*Assigned task*. Would you reproduce, word for word, only the lines running from the top of the data through the line containing "3) red and black", and none of the pictures?
........
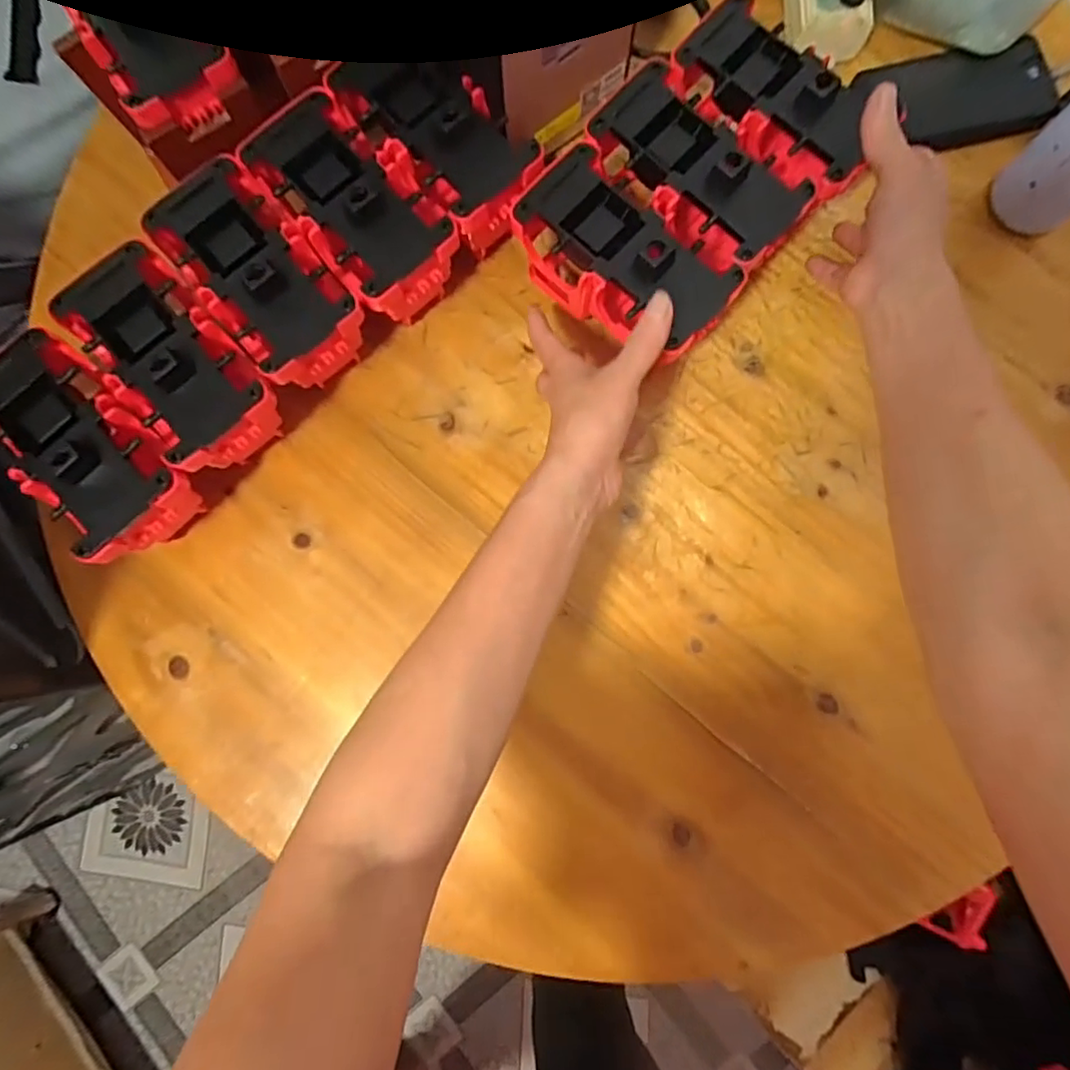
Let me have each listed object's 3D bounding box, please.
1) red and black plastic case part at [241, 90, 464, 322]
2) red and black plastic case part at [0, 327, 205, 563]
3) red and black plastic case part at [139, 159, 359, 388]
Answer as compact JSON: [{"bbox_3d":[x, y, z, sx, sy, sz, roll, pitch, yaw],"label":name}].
[{"bbox_3d":[-0.127,-0.233,0.430,0.076,0.057,0.152,-40,84,-6],"label":"red and black plastic case part"},{"bbox_3d":[-0.311,-0.061,0.434,0.163,0.103,0.077,44,84,6],"label":"red and black plastic case part"},{"bbox_3d":[-0.195,-0.178,0.449,0.088,0.097,0.162,-40,84,-6],"label":"red and black plastic case part"}]

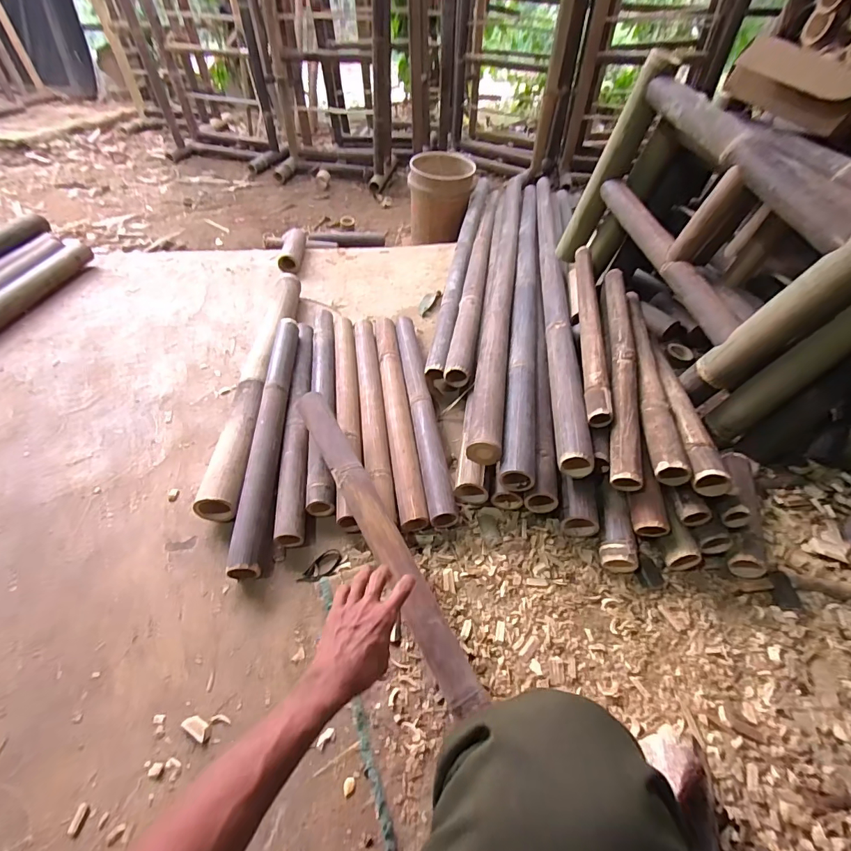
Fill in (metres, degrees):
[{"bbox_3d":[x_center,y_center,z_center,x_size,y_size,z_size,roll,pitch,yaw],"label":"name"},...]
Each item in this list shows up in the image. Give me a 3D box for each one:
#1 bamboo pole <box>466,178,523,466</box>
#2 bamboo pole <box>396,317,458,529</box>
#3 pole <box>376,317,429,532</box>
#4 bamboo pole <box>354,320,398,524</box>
[{"bbox_3d":[0.229,-0.438,1.225,0.074,0.055,1.400,9,49,6],"label":"bamboo pole"},{"bbox_3d":[-0.013,-0.059,0.998,0.061,0.053,0.659,-7,46,-6],"label":"bamboo pole"},{"bbox_3d":[-0.069,-0.053,0.982,0.054,0.044,0.639,-7,46,-5],"label":"pole"},{"bbox_3d":[-0.126,-0.050,0.980,0.059,0.044,0.638,-7,46,-6],"label":"bamboo pole"}]

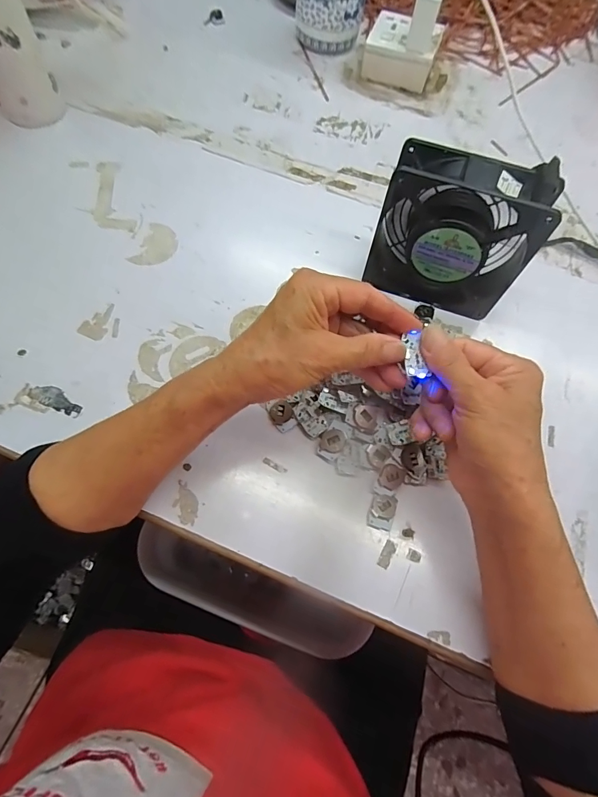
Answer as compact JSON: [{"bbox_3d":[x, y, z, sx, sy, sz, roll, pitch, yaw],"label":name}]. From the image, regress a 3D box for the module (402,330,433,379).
[{"bbox_3d":[0.074,-0.027,0.253,0.013,0.004,0.030,-8,82,-7],"label":"module"}]

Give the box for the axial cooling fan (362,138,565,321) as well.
[{"bbox_3d":[0.126,-0.135,0.333,0.119,0.122,0.048,18,66,5],"label":"axial cooling fan"}]

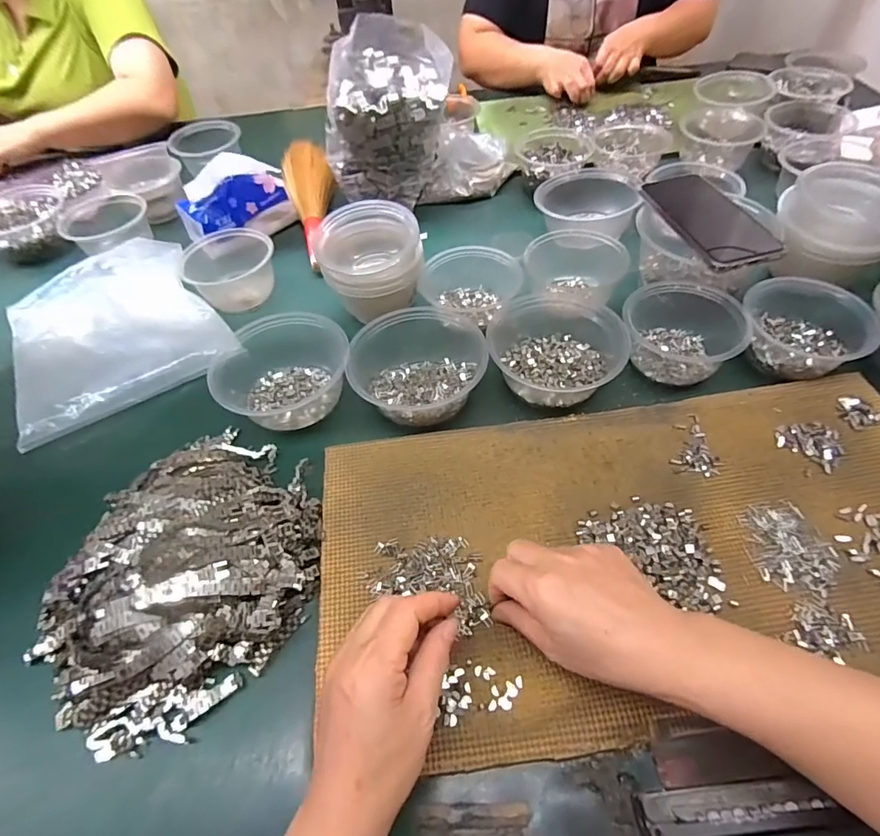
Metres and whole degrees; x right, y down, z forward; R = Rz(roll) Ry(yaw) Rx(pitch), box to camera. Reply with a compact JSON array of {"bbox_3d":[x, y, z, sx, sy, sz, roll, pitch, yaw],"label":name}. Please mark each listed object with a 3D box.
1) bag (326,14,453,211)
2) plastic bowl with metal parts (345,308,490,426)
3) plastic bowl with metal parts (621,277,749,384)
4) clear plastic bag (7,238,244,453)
[{"bbox_3d":[-0.070,-0.430,0.687,0.154,0.179,0.170,1,54,6],"label":"bag"},{"bbox_3d":[-0.023,-0.059,0.489,0.131,0.051,0.137,-2,54,3],"label":"plastic bowl with metal parts"},{"bbox_3d":[0.248,-0.096,0.490,0.114,0.052,0.115,-2,54,3],"label":"plastic bowl with metal parts"},{"bbox_3d":[-0.395,-0.115,0.576,0.227,0.031,0.260,-28,56,-15],"label":"clear plastic bag"}]

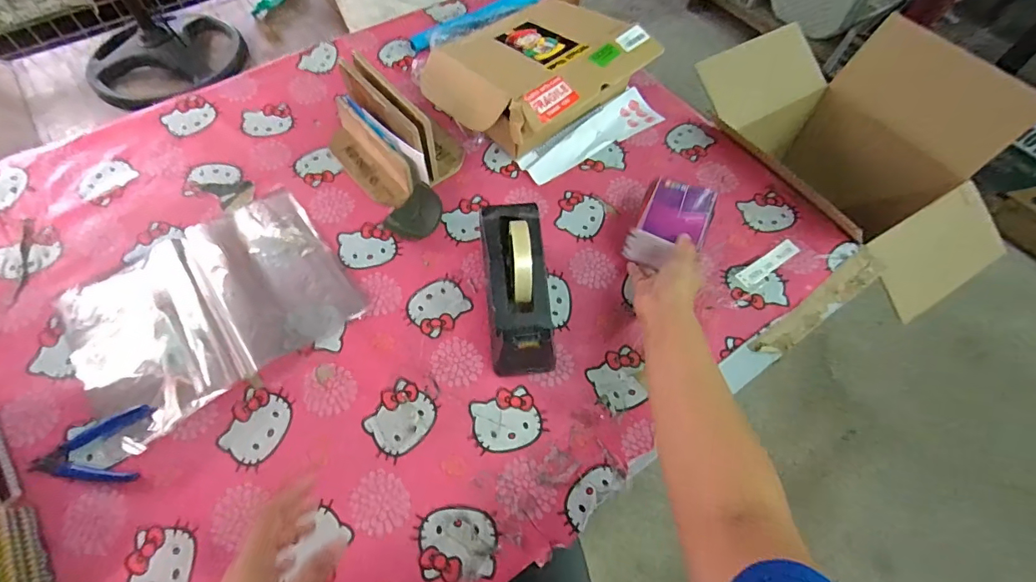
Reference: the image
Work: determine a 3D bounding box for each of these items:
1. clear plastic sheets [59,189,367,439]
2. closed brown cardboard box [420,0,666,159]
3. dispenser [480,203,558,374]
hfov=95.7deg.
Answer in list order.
[{"bbox_3d":[-0.404,0.013,0.621,0.313,0.014,0.254,-34,68,-18],"label":"clear plastic sheets"},{"bbox_3d":[0.026,-0.351,0.769,0.312,0.123,0.249,-32,67,-17],"label":"closed brown cardboard box"},{"bbox_3d":[-0.002,-0.008,0.584,0.087,0.124,0.210,-4,61,-5],"label":"dispenser"}]

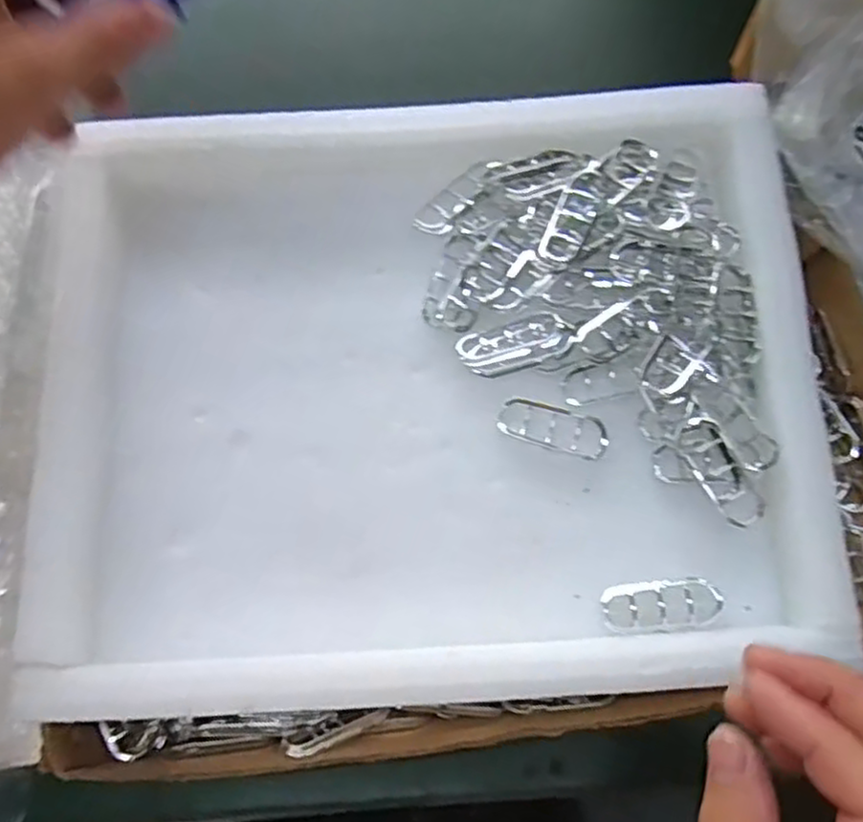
........
*Written solution*.
Let me have each listed object's 3D bounding box, please.
1) red and black plastic case part at [241, 90, 464, 322]
2) red and black plastic case part at [0, 327, 205, 563]
3) red and black plastic case part at [139, 159, 359, 388]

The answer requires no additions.